__TASK DESCRIPTION__. The response should contain only those lines of the entries below that include the string "most".
*** SUPPLIED RECORDS ***
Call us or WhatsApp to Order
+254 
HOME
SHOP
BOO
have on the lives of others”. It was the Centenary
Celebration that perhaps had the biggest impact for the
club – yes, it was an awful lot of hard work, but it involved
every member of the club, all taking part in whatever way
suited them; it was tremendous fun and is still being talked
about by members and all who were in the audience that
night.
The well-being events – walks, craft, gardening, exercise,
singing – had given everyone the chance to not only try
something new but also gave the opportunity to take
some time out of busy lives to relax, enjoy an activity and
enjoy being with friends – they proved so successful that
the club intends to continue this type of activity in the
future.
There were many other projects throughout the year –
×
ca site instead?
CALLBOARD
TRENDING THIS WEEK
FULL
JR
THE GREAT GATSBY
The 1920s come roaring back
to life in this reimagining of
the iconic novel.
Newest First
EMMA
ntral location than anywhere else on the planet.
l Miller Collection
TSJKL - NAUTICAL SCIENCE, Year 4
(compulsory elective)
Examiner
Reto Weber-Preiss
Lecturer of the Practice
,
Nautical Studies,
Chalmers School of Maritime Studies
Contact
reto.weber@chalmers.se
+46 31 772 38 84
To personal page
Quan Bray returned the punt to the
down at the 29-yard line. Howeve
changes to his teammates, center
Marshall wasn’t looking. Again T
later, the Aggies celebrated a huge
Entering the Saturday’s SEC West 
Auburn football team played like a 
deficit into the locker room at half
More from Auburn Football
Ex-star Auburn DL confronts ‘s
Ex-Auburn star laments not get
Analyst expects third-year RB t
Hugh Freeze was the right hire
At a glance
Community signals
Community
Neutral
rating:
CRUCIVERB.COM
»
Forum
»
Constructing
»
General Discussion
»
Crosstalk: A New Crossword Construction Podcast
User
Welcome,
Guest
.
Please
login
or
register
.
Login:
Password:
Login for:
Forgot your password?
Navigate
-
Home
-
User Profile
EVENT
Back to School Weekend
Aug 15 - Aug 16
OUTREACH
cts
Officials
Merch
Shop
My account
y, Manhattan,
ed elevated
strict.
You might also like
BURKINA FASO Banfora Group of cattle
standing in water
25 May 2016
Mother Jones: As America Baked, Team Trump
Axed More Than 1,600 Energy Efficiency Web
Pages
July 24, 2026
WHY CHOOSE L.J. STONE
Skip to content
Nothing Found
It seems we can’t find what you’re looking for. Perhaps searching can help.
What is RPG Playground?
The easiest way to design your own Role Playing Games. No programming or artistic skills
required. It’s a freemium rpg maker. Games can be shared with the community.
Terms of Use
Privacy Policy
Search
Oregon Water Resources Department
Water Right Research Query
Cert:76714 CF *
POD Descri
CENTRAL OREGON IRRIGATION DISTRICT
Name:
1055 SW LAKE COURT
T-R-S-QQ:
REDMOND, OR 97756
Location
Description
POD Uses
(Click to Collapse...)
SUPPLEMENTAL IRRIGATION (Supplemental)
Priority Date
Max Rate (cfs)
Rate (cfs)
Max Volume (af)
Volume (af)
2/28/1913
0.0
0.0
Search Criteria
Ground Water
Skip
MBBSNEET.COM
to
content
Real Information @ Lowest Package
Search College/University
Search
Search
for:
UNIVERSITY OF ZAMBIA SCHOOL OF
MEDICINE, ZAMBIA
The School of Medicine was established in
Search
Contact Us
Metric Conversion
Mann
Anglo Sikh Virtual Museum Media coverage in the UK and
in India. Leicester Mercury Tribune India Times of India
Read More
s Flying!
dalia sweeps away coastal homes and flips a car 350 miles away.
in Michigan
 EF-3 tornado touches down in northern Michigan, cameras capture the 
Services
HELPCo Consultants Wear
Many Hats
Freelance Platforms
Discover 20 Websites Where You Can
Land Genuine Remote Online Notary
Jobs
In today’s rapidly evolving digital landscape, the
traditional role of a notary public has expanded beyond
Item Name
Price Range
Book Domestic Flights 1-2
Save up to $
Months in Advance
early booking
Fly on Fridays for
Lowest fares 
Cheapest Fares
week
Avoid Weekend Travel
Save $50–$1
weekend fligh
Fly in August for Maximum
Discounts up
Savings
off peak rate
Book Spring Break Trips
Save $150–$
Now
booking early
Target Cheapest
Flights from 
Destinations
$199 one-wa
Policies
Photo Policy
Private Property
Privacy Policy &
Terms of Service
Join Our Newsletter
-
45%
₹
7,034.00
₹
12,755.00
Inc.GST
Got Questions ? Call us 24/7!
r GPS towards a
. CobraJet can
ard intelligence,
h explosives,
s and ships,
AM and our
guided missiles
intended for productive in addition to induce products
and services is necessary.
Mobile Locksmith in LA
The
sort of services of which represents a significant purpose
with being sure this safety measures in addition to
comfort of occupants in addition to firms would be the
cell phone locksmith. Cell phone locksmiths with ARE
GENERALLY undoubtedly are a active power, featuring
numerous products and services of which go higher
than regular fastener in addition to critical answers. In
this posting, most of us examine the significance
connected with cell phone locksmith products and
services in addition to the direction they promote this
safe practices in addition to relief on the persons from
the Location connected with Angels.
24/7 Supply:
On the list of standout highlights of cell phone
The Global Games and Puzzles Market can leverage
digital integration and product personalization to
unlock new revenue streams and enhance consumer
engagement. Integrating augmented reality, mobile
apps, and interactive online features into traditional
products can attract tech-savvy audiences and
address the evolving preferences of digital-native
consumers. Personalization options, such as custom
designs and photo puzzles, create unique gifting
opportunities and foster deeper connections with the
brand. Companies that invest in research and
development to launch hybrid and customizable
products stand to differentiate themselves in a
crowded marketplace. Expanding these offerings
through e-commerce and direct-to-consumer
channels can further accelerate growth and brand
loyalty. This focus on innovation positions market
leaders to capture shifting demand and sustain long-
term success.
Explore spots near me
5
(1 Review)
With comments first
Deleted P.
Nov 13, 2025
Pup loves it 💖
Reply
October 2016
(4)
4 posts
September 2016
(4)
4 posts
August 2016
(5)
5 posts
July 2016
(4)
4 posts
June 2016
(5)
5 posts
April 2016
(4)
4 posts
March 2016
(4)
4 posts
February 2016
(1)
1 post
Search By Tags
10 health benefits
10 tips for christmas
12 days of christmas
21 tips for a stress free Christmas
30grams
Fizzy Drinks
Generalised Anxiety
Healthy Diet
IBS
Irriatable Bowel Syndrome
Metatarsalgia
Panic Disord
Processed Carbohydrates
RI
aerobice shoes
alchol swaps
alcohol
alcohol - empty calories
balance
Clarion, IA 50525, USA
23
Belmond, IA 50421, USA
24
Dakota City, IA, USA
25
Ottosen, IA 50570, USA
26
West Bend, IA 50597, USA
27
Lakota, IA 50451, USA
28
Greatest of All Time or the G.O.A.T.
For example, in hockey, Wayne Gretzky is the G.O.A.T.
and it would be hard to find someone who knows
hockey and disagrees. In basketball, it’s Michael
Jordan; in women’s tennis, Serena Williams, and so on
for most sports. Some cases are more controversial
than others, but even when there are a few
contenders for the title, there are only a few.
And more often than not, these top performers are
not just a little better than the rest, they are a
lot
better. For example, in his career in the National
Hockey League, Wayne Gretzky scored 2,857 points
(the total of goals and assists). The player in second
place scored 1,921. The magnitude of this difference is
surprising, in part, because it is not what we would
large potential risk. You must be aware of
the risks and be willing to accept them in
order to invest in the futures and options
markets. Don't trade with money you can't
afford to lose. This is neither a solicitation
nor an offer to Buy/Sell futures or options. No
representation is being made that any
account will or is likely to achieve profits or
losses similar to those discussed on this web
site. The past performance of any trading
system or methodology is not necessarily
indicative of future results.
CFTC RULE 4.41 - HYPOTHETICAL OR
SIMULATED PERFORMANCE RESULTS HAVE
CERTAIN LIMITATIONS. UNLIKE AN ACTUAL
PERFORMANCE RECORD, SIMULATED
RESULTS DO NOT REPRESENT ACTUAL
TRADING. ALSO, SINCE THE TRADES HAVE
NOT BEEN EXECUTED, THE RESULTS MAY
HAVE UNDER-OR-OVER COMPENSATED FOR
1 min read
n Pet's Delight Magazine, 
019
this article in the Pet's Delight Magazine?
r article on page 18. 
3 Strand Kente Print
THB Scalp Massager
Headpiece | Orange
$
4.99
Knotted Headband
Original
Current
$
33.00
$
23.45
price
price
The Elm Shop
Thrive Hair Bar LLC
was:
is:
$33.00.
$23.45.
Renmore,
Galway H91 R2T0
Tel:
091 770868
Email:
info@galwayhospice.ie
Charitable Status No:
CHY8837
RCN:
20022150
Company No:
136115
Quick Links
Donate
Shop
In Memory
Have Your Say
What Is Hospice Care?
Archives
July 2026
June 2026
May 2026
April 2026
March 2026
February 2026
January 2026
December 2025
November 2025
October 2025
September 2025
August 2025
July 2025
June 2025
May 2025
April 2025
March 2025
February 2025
*** End of SUPPLIED RECORDS ***
__OUTPUT OF THE TASK__.
this posting, most of us examine the significance
for most sports. Some cases are more controversial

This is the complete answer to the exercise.